## Extract provided
Rod Hill says Barcelona could become global hub for active longevity
Barcelona already has 83.9-year life expectancy, Superblocks and a booming gym market, but Rod Hill's longevity bet still needs scale.

Barcelona has many of the ingredients Rod Hill says a global active-longevity capital would need: a city built for walking and cycling, a population that is already older than many European peers, and a fitness market beginning to chase the same audience. The harder question is whether those strengths can be stitched together into a real leadership position rather than a promising brand story.
Hill is well placed to make the case. El Periódico identifies him as the co-CEO and cofounder of Fit Brands International, a former rugby player and sports medicine expert who arrived in Barcelona in the late 1990s to help introduce international gym chains in Spain. Since then he has built a business footprint that includes Énergie Fitness Iberia and Zenergie Body & Soul with George Houtenbos. A 2020 master franchise agreement set out an ambition to develop 75 énergie Fitness clubs in Spain over 10 years, a sign that Barcelona is no longer just where Hill lives and works, but where he sees the market direction.
The demographic backdrop is unusually favorable. Barcelona’s life expectancy at birth stands at 83.9 years, with women at 86.7 and men at 80.7. About one in five residents is 60 or older, and projections point to a much larger elderly share by 2030. That matters for active longevity because it gives the city a built-in consumer base for strength training, mobility work, recovery, preventive health and other services aimed at extending not just lifespan but functional years.

## Records
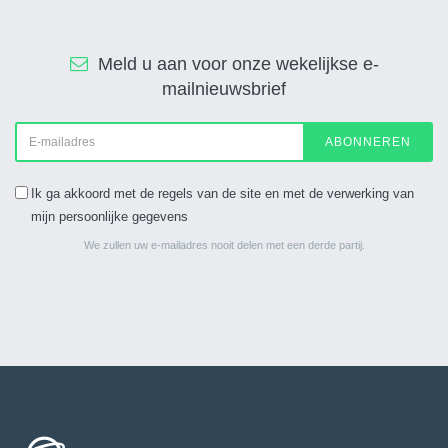
Meld u aan voor onze wekelijkse e-
mailnieuwsbrief
ABONNEREN
Ik ga akkoord met de regels van de site en met de verwerking van
mijn persoonlijke gegevens
We zullen uw e-mailadres nooit delen met een derde partij.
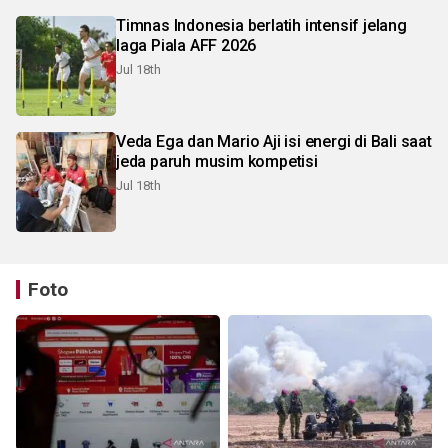
Timnas Indonesia berlatih intensif jelang
laga Piala AFF 2026
Jul 18th
Veda Ega dan Mario Aji isi energi di Bali saat
jeda paruh musim kompetisi
Jul 18th
Foto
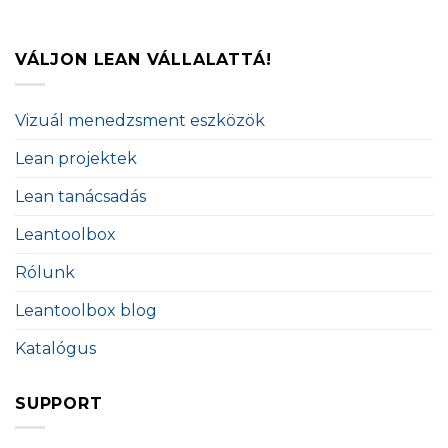
VÁLJON LEAN VÁLLALATTÁ!
Vizuál menedzsment eszközök
Lean projektek
Lean tanácsadás
Leantoolbox
Rólunk
Leantoolbox blog
Katalógus
SUPPORT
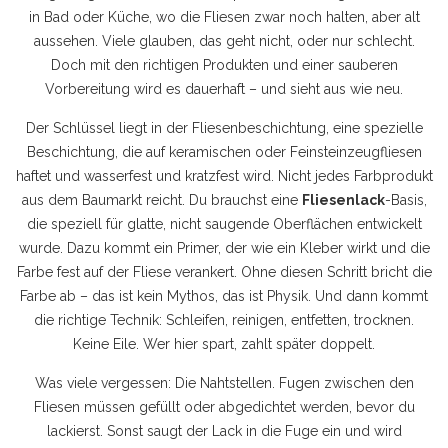
in Bad oder Küche, wo die Fliesen zwar noch halten, aber alt
aussehen.
Viele glauben, das geht nicht, oder nur schlecht.
Doch mit den richtigen Produkten und einer sauberen
Vorbereitung wird es dauerhaft – und sieht aus wie neu.
Der Schlüssel liegt in der
Fliesenbeschichtung
,
eine spezielle
Beschichtung, die auf keramischen oder Feinsteinzeugfliesen
haftet und wasserfest und kratzfest wird
. Nicht jedes Farbprodukt
aus dem Baumarkt reicht. Du brauchst eine
Fliesenlack
-Basis,
die speziell für glatte, nicht saugende Oberflächen entwickelt
wurde. Dazu kommt ein Primer, der wie ein Kleber wirkt und die
Farbe fest auf der Fliese verankert. Ohne diesen Schritt bricht die
Farbe ab – das ist kein Mythos, das ist Physik. Und dann kommt
die richtige Technik: Schleifen, reinigen, entfetten, trocknen.
Keine Eile. Wer hier spart, zahlt später doppelt.
Was viele vergessen: Die Nahtstellen. Fugen zwischen den
Fliesen müssen gefüllt oder abgedichtet werden, bevor du
lackierst. Sonst saugt der Lack in die Fuge ein und wird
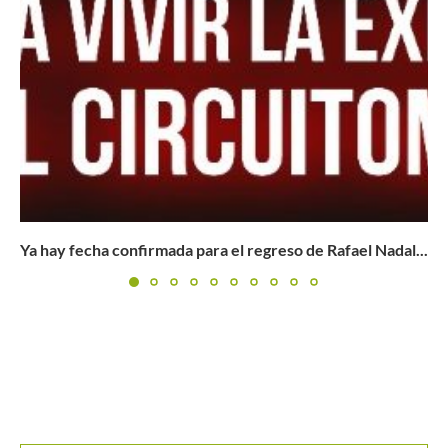
l...
Juan Sebastián Gómez y Andrés Urrea se consagran 
el...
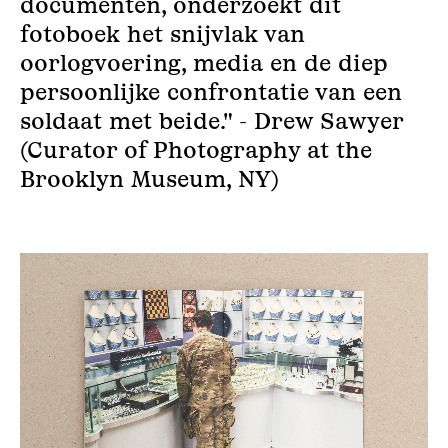
documenten, onderzoekt dit
fotoboek het snijvlak van
oorlogvoering, media en de diep
persoonlijke confrontatie van een
soldaat met beide." - Drew Sawyer
(Curator of Photography at the
Brooklyn Museum, NY)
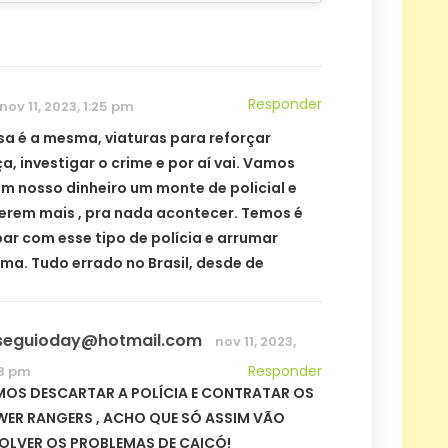
Responder
nov 11, 2023, 1:25 pm
sa é a mesma, viaturas para reforçar
, investigar o crime e por aí vai. Vamos
m nosso dinheiro um monte de policial e
erem mais , pra nada acontecer. Temos é
ar com esse tipo de polícia e arrumar
rma. Tudo errado no Brasil, desde de
seguioday@hotmail.com
nov 11, 2023,
Responder
8 pm
OS DESCARTAR A POLÍCIA E CONTRATAR OS
ER RANGERS , ACHO QUE SÓ ASSIM VÃO
OLVER OS PROBLEMAS DE CAICÓ!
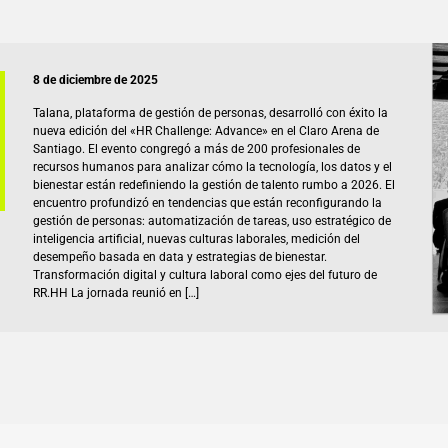
8 de diciembre de 2025
Talana, plataforma de gestión de personas, desarrolló con éxito la
nueva edición del «HR Challenge: Advance» en el Claro Arena de
Santiago. El evento congregó a más de 200 profesionales de
recursos humanos para analizar cómo la tecnología, los datos y el
bienestar están redefiniendo la gestión de talento rumbo a 2026. El
encuentro profundizó en tendencias que están reconfigurando la
gestión de personas: automatización de tareas, uso estratégico de
inteligencia artificial, nuevas culturas laborales, medición del
desempeño basada en data y estrategias de bienestar.
Transformación digital y cultura laboral como ejes del futuro de
RR.HH La jornada reunió en […]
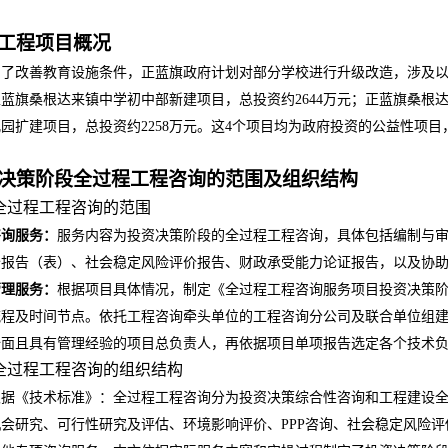
工程项目概况
为了改善教育设施条件，正蓝旗政府计划对部分学校进行升级改造，涉及
正蓝旗桑根达来镇中学初中部新建项目，总投资约
2644
万元；正蓝旗桑根
儿园扩建项目，总投资约
2258
万元。这
4
个项目均为政府投资的公益性项目
决策阶段全过程工程咨询的范围及组织结构
全过程工程咨询的范围
咨询服务：
服务内容为投资决策阶段的全过程工程咨询，具体包括编制与
价报告（表）、社会稳定风险评价报告、财政承受能力论证报告，以及协
管理服务：
根据项目具体情况，制定《全过程工程咨询服务项目投资决策
流程及时间节点。依托工程咨询牵头单位的工程咨询分公司及联合单位组
全面且具有管理经验的项目总负责人，再依据项目单项报告选定各个技术
全过程工程咨询的组织结构
根据《技术标准》：全过程工程咨询分为投资决策综合性咨询和工程建设
机会研究、可行性研究及评估、环境影响评价、
PPP
咨询、社会稳定风险评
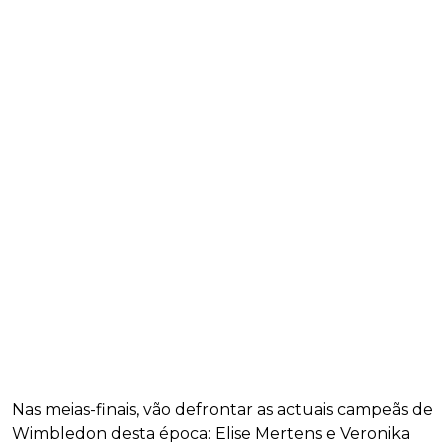
Nas meias-finais, vão defrontar as actuais campeãs de
Wimbledon desta época: Elise Mertens e Veronika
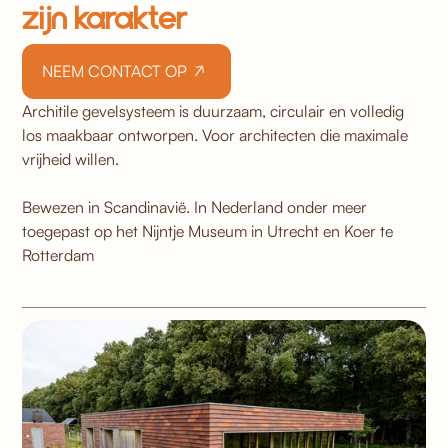
zijn karakter
NEEM CONTACT OP
Architile gevelsysteem is duurzaam, circulair en volledig
los maakbaar ontworpen. Voor architecten die maximale
vrijheid willen.
Bewezen in Scandinavië. In Nederland onder meer
toegepast op het Nijntje Museum in Utrecht en Koer te
Rotterdam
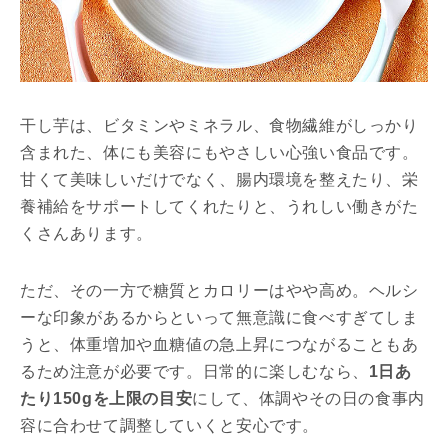
干し芋は、ビタミンやミネラル、食物繊維がしっかり
含まれた、体にも美容にもやさしい心強い食品です。
甘くて美味しいだけでなく、腸内環境を整えたり、栄
養補給をサポートしてくれたりと、うれしい働きがた
くさんあります。
ただ、その一方で糖質とカロリーはやや高め。ヘルシ
ーな印象があるからといって無意識に食べすぎてしま
うと、体重増加や血糖値の急上昇につながることもあ
るため注意が必要です。日常的に楽しむなら、
1日あ
たり150gを上限の目安
にして、体調やその日の食事内
容に合わせて調整していくと安心です。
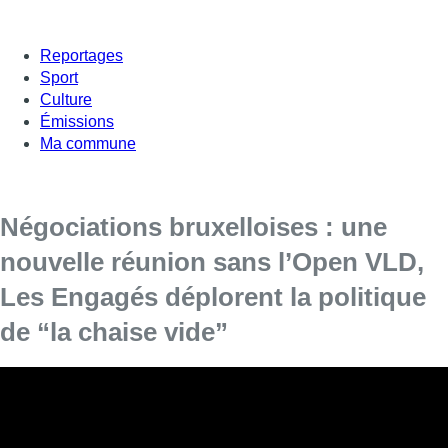
Reportages
Sport
Culture
Émissions
Ma commune
Négociations bruxelloises : une
nouvelle réunion sans l’Open VLD,
Les Engagés déplorent la politique
de “la chaise vide”
La réunion a commencé à 12h30, sans l’Open
VLD. Georges-Louis Bouchez a laissé entendre
qu’il avait une proposition à soumettre. Suivez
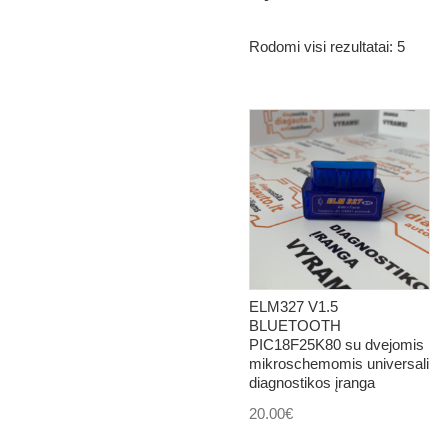
Rodomi visi rezultatai: 5
ELM327 V1.5
BLUETOOTH
PIC18F25K80 su dvejomis
mikroschemomis universali
diagnostikos įranga
20.00
€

## What is needed
Pick up the article on Barcelona as a hub for active longevity right after its last sentence and write the next part. The records have no connection to the article about Barcelona and active longevity.

## Answer to the exercise
The city also has the urban design and public-health pieces that many places still lack. The World Health Organization has highlighted Barcelona’s first Superblock, introduced in 2016, which reordered public space around pedestrians first, then bicycles and public transport. Barcelona City Council also maintains a citywide cycling network, while Activa’t als parcs has long offered group physical activity in public parks for older adults. Recent research has used Barcelona neighborhoods including Larrard, Barceloneta and Vila Olímpica as case studies in walkability for frail older adults, underlining how the city’s street plan already shapes daily movement.
The market is responding quickly. Barry’s entered Barcelona with a two-million-euro investment, Fitness Park opened its 35th gym in the city in June 2024, and Zenergie Body & Soul has been positioned as a longevity-focused boutique concept for people over 35. Barcelona Global, the private network of 281 leading companies, research centres, entrepreneurs, business schools, universities and cultural institutions, gives that activity a wider civic and business-policy frame. Hill’s thesis looks increasingly plausible. What will decide whether Barcelona leads is whether those assets stay parallel, or become one ecosystem that links city planning, older-adult health and premium fitness at scale.